By Richard Black
BBC science correspondent
Medical researchers have obtained promising results from a trial of a genetically-engineered allergy vaccine.
Any vaccine would need to 'turn the fires of the immune system down'
During the trial, conducted in Austria, Sweden and France, the vaccine significantly reduced peoples' allergic response to pollen.
The team says it is already developing further GM vaccines to combat other allergies.
The research is reported in the academic journal Proceedings of the National Academy of Sciences.
It is estimated that around a quarter of the world's population is allergic to something. Some allergies, such as asthma, can be life-threatening.
They are caused by the body's immune system over-reacting to a substance which is in fact harmless.
Switch on, switch off
Vaccines against diseases like measles or polio are intended to make the immune system turn on. But an allergy vaccine needs to do the opposite.

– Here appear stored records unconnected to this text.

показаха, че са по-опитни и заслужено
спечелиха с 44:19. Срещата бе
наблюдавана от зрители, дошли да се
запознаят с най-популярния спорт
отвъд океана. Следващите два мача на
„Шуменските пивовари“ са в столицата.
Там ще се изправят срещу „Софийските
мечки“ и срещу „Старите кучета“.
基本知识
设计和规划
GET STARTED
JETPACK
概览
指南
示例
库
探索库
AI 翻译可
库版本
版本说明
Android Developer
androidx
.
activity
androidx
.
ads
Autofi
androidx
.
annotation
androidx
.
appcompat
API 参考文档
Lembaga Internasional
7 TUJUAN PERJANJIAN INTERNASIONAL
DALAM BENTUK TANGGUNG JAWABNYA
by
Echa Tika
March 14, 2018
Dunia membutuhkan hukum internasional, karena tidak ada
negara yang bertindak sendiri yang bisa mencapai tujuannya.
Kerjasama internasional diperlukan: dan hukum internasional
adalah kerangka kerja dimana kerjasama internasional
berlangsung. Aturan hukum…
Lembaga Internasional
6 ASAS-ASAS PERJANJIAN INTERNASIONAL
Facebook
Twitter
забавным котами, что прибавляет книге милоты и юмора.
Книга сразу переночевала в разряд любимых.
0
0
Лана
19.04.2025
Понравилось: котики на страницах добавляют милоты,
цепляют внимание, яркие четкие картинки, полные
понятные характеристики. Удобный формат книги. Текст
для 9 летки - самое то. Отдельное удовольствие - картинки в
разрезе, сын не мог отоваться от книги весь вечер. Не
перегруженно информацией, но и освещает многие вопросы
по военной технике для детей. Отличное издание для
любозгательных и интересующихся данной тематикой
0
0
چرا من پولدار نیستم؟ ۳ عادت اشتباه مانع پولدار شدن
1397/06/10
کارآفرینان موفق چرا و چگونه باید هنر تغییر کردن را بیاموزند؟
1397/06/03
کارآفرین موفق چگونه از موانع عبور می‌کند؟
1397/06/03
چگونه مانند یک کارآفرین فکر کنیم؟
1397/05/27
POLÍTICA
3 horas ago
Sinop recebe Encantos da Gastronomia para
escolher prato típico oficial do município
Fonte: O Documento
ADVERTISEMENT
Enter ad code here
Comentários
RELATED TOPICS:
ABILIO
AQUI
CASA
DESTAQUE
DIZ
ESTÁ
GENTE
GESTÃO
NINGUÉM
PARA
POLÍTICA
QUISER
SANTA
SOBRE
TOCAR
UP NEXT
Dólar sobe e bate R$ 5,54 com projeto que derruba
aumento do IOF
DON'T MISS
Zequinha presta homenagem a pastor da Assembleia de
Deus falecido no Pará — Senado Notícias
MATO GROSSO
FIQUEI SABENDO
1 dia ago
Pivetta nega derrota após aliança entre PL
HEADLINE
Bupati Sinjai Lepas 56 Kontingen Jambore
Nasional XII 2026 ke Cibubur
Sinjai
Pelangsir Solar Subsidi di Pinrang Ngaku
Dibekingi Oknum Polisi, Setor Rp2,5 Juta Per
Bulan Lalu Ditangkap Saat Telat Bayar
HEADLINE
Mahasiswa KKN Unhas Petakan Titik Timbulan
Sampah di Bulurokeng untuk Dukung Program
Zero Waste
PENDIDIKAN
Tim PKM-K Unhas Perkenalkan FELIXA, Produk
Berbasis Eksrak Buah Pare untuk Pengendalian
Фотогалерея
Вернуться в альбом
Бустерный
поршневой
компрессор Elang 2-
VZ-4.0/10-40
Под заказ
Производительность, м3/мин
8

In the words of lead researcher Rudolf Valenta from the Medical University of Vienna, it needs to turn the fires of the immune system down.
"What we find in fact is that when people are vaccinated, they have kind of a barrier of antibodies; and apparently these antibodies prevent the oil getting to the fire and heating up the allergic inflammation," he said.
Professor Valenta's team has genetically-engineered the pollen of birch trees so that in the bodies of allergy sufferers it produces antibodies which greatly reduce the immune response.
As an added bonus it also reduces the response to some other types of pollen as well. Treatments are already available for some allergies which use the same principle, immunising with small fragments of the substance in question.
But although these can work well, they can also produce major side-effects.
By using genetic-engineering, this research team has managed to produce the benefit without the side-effects.
They have already developed GM versions of other common allergy-producing substances, and aims to find out whether these can work as vaccines too - either to treat those who are already allergic, or to prevent allergies developing in the first place.
"In the future...we will soon see further applications of these modified allergens, also in patients," said Professor Valenta.